I was planning to attach the treads with screws through the stringer, but I've been wondering if this, combined with having to route the holes with some play to assemble the staircase, could cause creaking. How does it work with your method of screwing/nailing the treads upwards into the stringer? It sounds a bit like forcing the treads upwards, which are then pushed downwards when you walk on the stairs.

The staircase (which is made of pine) will be painted, so in fact, the paint will probably occupy additional space in the routed mounting holes - that notch may not be such a bad idea...

XXX
 
Hello,
Replying here as I don't want to be used as a free consultant if not everyone can read.
The way stairs are made has changed somewhat. I'll try to explain what differs and why you have to choose a path.

A little staircase mechanics.

First, a direct answer to your question about how to skew nail.
The nail/screw is driven in diagonally/upward deep in the corner. The purpose is not to lock the step firmly. On the contrary, the method allows the step to flex a little.
Diagram illustrating stair construction: Figure A shows rigid stair attachment causing wood bending; Figure B shows looser attachment allowing movement.
Figure A
With the method you intended to use. To screw directly into the tread through the stringer. Then the idea is to make everything as rigid and tightly joined as possible so that no wood will ever rub against other wood.

Figure B
With my method, everything should be able to move.

Figure A
If the steps are rigidly mounted in the stringer so they can't move at all (theoretical reasoning). If the step is then loaded to the point it bends. Then the stringer will be forced to follow the flex. See the red arrows and the exaggerated bending.

Fig B
If the tread isn't rigidly mounted, the dowels will slide slightly in and out if the step is loaded to the point it bends.

Figure A
Building stairs according to Fig A assumes you're completely sure that glue and screws can withstand any stresses, and that wood can be glued to wood in any grain direction. In a staircase, the wood is oriented in all possible directions. I may be pessimistic about the joining of parts in wood in complex structures exposed to point loads. Theoretically, one might consider increasing the thickness of the treads until they barely bend and reduce the dimension of the stringer so it bends more easily, thus reducing the load on the actual attachment of the step. At some point, the bending becomes irrelevant. Perhaps that's why modern stairs are so bulky and coarse.

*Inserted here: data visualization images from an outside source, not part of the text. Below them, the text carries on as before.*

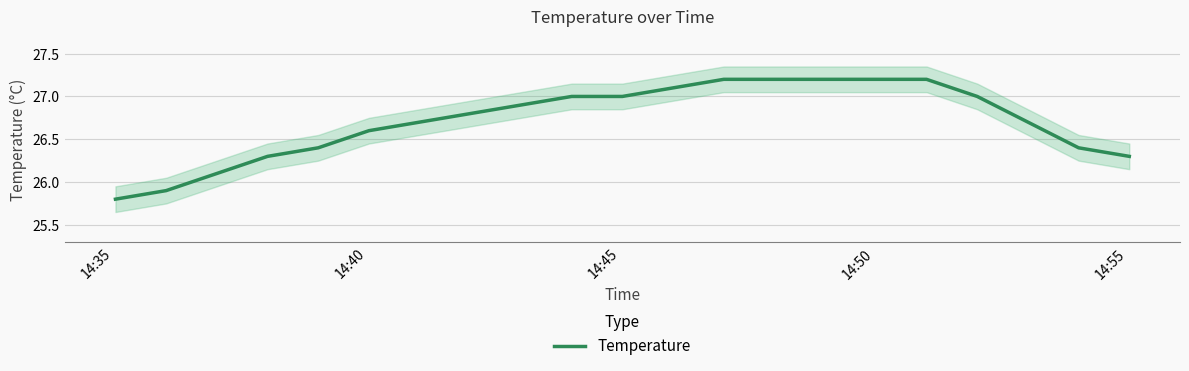

What is the highest value of the Temperature series?

27.2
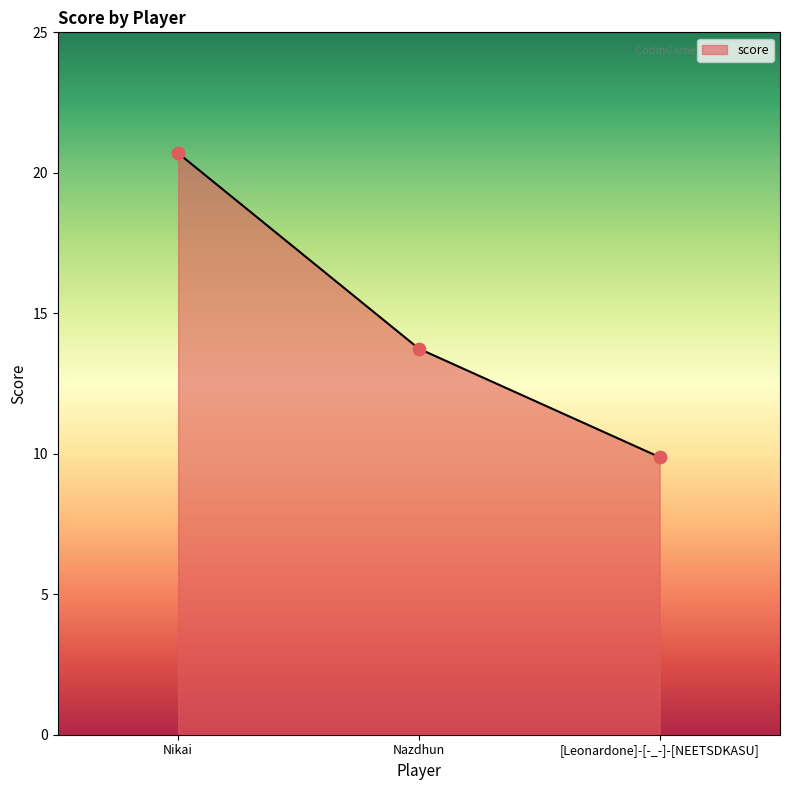

Which has a higher value, Nikai or [Leonardone]-[-_-]-[NEETSDKASU]?

Nikai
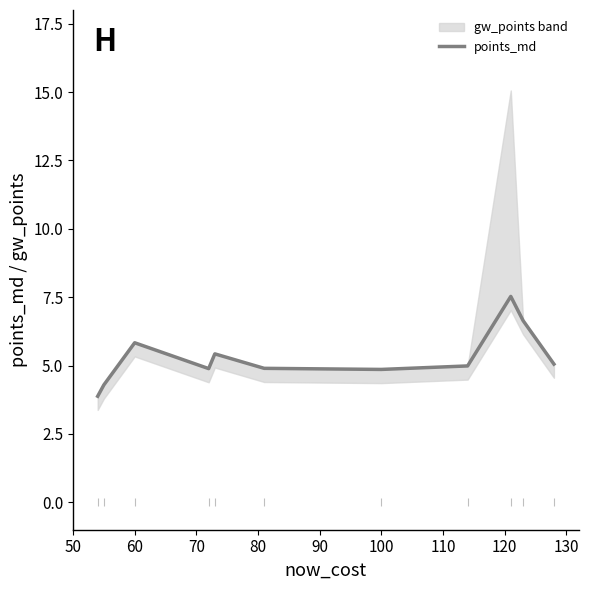

What is the highest value of the points_md series?

7.5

If the entire staircase is rigid and, in a distant future, some joints or screws fail (in my experience just a matter of time). Then the staircase will start to creak. Not entirely sure here, but I assume the creaking could get worse as the joints that still hold together can transmit movements from other steps in the staircase to the joints that have loosened.

Fig B
On the other hand, the old way also seems to work. That system is designed to allow wood to behave like wood. The dowels of the treads should fit easily but without play. Or... a little play on any given step doesn't matter. With skew nailing, the step will rest entirely on the lower surface after someone has stood on the step at one point. Under load/flex, the top of the dowel won't press against the wood. The risk of creaking is reduced.

Regards,
Findus

PS. Built a gigantic wooden staircase between two floors in an office. From the top, a long leg with 14 steps to a landing. From there, another 8 steps. Some time after installation, the darn thing started to creak. And it wasn't a small charming creak but enough that you could see vibrations in a coffee cup held in hand. Sent there to troubleshoot.
The staircase was mounted freely a few mm from the wall along the long leg. When the wood adapted to the environment, both stringers got a slight bow towards the wall and started to rub. Managed to retrofit a support under the stringer where it met the wall. The moral is that anything can go wrong when you least expect it. DS.